A busway system typically includes one or more busways, one or more busway joint packs, and multiple plug-in units (PIUs). Each busway joint pack is used to physically and electrically connect two sections of busway or two sets of busway together. Various PIUs having electrical components can be directly connected to one or more plug-in connection sites spaced along the busways to draw power. Each PIU includes one or more phase-conductors and a housing. For example, in a three-phase system, the PIU can include three live phase-conductors or three live phase-conductors and one neutral-conductor, depending on the type of system architecture being employed.

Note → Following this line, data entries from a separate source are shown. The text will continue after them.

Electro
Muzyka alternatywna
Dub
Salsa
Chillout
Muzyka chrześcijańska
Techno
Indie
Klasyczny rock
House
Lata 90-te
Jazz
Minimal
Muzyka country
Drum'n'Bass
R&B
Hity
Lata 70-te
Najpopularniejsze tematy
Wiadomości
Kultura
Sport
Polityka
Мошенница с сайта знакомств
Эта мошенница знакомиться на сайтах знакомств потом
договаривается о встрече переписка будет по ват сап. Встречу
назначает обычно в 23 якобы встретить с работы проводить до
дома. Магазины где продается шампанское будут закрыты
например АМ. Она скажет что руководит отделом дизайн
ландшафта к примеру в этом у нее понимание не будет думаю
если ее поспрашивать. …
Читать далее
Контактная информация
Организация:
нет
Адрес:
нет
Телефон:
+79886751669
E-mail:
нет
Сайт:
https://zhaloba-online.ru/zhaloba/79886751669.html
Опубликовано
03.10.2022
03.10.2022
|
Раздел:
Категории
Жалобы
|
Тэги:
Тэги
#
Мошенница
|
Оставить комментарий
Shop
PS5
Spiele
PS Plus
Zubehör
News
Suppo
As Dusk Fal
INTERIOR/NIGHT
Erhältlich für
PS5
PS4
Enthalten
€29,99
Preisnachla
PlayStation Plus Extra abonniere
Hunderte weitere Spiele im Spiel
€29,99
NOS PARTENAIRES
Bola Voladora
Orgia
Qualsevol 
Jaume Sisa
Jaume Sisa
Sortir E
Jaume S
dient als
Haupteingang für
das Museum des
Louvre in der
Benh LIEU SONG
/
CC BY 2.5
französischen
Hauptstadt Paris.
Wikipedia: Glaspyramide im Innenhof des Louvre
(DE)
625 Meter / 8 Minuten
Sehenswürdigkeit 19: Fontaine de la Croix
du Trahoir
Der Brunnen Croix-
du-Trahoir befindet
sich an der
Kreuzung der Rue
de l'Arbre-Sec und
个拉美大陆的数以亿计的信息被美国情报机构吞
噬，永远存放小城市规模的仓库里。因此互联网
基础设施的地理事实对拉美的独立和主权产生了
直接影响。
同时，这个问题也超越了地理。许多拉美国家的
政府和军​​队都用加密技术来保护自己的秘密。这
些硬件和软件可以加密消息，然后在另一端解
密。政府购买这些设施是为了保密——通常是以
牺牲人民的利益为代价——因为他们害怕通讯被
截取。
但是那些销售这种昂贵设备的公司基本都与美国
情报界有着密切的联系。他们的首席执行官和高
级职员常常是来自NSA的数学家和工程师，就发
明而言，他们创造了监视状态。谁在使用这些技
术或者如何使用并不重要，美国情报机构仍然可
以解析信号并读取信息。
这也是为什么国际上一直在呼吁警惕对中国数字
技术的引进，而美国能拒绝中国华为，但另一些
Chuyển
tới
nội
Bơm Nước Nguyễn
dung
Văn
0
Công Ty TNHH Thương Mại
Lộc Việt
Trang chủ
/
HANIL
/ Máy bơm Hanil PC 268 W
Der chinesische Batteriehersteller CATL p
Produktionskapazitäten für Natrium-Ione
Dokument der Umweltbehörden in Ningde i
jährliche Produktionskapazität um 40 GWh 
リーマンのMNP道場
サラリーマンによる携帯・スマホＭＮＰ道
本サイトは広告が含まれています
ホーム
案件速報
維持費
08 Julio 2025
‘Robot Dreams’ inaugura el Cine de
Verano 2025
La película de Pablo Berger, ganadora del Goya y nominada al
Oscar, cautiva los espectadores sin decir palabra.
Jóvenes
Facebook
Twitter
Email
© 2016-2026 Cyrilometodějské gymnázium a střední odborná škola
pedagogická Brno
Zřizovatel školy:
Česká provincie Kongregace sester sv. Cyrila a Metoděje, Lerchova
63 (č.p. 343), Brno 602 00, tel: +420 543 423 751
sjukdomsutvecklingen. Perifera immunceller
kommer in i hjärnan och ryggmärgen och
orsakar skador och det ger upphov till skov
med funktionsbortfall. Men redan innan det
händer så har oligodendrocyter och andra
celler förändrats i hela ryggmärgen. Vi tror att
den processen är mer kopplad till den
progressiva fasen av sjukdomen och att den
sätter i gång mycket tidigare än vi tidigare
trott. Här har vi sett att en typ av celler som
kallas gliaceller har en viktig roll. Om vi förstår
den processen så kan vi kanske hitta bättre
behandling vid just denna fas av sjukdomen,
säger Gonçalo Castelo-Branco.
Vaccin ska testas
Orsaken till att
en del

A common problem in busway systems is the management of the rise in temperature of the busway system within the PIUs. A rise in temperature within the PIUs limits the overall thermal performance of the busway system, which directly affects the required size of the PIU and/or the size of the phase-conductors. Using larger phase-conductors to accommodate for the rise in temperature at the PIUs increases the size of, and accordingly the costs of, the materials needed to make the busway system. As phase-conductors are typically made of copper and/or aluminum, which can be expensive, such a solution can be expensive. Another problem caused by the rise in temperature at and/or within the PIUs is a potential degradation of the busway system due to excessive heat, melting, deformation, etc.
Thus, a need exists for an improved apparatus and system. The present disclosure is directed to satisfying one or more of these needs and solving other problems.